It was perfectly simple. Why had Amory Towers, the painter of that picture (“Barrage”) so enthusiastically acclaimed by the whole of Feminist England, now for so long ceased to paint? What had become of the Genius that had brought that picture into being? It is certain that Genius cannot be stifled. Deny it one opportunity and it will break out somewhere else—in another art, in politics, in leadership in one form or another, or it may be even in crime.
Even so, Amory was conscious, her own Genius had refused to be suppressed. It had found another outlet in politics, directed in a recumbent attitude from a sofa.
Yet that had landed her straightway in a dilemma—the dilemma of Edgar and the twins, of Paris on seven francs a day and the comforts Cosimo allowed her, of a deed that was to have put even that of the Wyrons into the shade and a mere settling down to the prospect of seeing Edgar when it pleased him to put in an appearance.
She had not seen this protean property of Genius just at first. That could only have been because she had not examined herself sufficiently. She had been introspective, but not introspective enough.

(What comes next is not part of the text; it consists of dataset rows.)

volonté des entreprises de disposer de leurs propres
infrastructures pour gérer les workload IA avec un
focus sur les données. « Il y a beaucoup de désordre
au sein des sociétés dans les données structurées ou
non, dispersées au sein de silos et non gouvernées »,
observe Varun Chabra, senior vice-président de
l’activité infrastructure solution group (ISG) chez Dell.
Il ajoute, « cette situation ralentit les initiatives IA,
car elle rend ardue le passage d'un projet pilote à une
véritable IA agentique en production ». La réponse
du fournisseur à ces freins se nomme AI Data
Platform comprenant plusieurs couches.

And lest she should be mistaken in the mighty changes that were going on within herself, at first she had tried the painting again. Her tubes were dry and her brushes hard, but she had got new ones, and one after another she had taken up her old half-finished canvases again. A single glance at them had filled her with astonishment at the leagues of progress, mental and emotional, that she had made since then. She had laughed almost insultingly at those former attempts. That large canvas on the “Triumph of Humane Government” was positively frigid! And Edgar had liked it!... Well, that only showed what a power she now had over Edgar if she only cared to use it. If he had liked that chilly piece of classicism, he would stand dumb before the canvas that every faculty in her was now straining to paint. She began to think that canvas out....
It must be Eastern, of course; nay, it must be The East—tremendously voluptuous and so on. She would paint it over the “Triumph.” It should be bathed in a sunrise, rabidly yellow (they had no time for decaying mellowness in those vast and kindling lands to which Amory’s inner eye was turned)—and of course there ought to be a many-breasted what-was-her-name in it, the goddess (rather rank, perhaps, but that was the idea, a smack at effete occidental politeness). And there ought to be a two-breasted figure as well, perhaps with a cord or something in her hand, hauling up the curtain of night, or at any rate showing in some way or other that her superb beauty was actually responsible for the yellow sunrise....
And above all, she must get herself into it—the whole of herself—all that tremendous continent that Cosimo had not had, that her children had not had, that her former painting had left unexpressed, that politics had not brought out of her....
The result of that experiment was remarkable. Two days later she had thrown the painting aside again. It was a ghastly failure. But only for a moment did that depress her; the next moment she had seen further. She was a Genius; she knew it—felt it; she was so sure about it that she would never have dreamed of arguing about it; she had such thoughts sometimes.... And Genius could never be suppressed. Very well; the Eastern canvas was a total failure; she admitted it. Ergo, her Genius was for something else than painting.
That was all she had wanted to know.
For what, then? No doubt Edgar Strong, who had enlightened her about herself before, would be able to enlighten her again now. And if he would not come to see her, she must go and see him. But already she saw the answer shining brightly ahead. She must pant, not paint; live, not limn. Her Genius was, after all, for Love.